Top of Data to examine

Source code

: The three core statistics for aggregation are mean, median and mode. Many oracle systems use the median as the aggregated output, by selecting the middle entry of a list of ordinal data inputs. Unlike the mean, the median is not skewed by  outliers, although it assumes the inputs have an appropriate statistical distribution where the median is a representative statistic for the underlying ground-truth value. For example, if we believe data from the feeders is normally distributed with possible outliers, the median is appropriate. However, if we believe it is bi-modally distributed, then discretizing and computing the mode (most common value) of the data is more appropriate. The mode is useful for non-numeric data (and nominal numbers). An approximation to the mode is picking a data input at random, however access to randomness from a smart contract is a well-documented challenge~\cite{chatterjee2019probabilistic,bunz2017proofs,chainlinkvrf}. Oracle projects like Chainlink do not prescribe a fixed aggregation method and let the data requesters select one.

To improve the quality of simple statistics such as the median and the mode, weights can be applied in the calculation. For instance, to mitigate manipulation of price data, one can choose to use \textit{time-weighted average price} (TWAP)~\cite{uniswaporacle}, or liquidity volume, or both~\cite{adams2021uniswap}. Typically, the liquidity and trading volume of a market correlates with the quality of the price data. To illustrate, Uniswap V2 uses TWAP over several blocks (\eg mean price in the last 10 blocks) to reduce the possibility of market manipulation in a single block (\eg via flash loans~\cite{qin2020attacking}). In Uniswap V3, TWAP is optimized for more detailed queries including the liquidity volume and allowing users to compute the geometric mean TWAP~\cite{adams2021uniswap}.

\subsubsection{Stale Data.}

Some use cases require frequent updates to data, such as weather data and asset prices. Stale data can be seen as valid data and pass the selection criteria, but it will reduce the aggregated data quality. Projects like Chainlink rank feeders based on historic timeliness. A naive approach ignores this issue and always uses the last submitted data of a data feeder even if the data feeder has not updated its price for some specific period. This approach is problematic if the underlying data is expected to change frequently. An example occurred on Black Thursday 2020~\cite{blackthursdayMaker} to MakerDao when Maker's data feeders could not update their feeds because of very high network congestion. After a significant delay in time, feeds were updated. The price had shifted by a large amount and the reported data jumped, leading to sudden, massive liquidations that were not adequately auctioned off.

Bottom of Data to examine

**What you should do**: Make an exact copy of every line in the data.

**Written solution**:
Source code

: The three core statistics for aggregation are mean, median and mode. Many oracle systems use the median as the aggregated output, by selecting the middle entry of a list of ordinal data inputs. Unlike the mean, the median is not skewed by  outliers, although it assumes the inputs have an appropriate statistical distribution where the median is a representative statistic for the underlying ground-truth value. For example, if we believe data from the feeders is normally distributed with possible outliers, the median is appropriate. However, if we believe it is bi-modally distributed, then discretizing and computing the mode (most common value) of the data is more appropriate. The mode is useful for non-numeric data (and nominal numbers). An approximation to the mode is picking a data input at random, however access to randomness from a smart contract is a well-documented challenge~\cite{chatterjee2019probabilistic,bunz2017proofs,chainlinkvrf}. Oracle projects like Chainlink do not prescribe a fixed aggregation method and let the data requesters select one.

To improve the quality of simple statistics such as the median and the mode, weights can be applied in the calculation. For instance, to mitigate manipulation of price data, one can choose to use \textit{time-weighted average price} (TWAP)~\cite{uniswaporacle}, or liquidity volume, or both~\cite{adams2021uniswap}. Typically, the liquidity and trading volume of a market correlates with the quality of the price data. To illustrate, Uniswap V2 uses TWAP over several blocks (\eg mean price in the last 10 blocks) to reduce the possibility of market manipulation in a single block (\eg via flash loans~\cite{qin2020attacking}). In Uniswap V3, TWAP is optimized for more detailed queries including the liquidity volume and allowing users to compute the geometric mean TWAP~\cite{adams2021uniswap}.

\subsubsection{Stale Data.}

Some use cases require frequent updates to data, such as weather data and asset prices. Stale data can be seen as valid data and pass the selection criteria, but it will reduce the aggregated data quality. Projects like Chainlink rank feeders based on historic timeliness. A naive approach ignores this issue and always uses the last submitted data of a data feeder even if the data feeder has not updated its price for some specific period. This approach is problematic if the underlying data is expected to change frequently. An example occurred on Black Thursday 2020~\cite{blackthursdayMaker} to MakerDao when Maker's data feeders could not update their feeds because of very high network congestion. After a significant delay in time, feeds were updated. The price had shifted by a large amount and the reported data jumped, leading to sudden, massive liquidations that were not adequately auctioned off.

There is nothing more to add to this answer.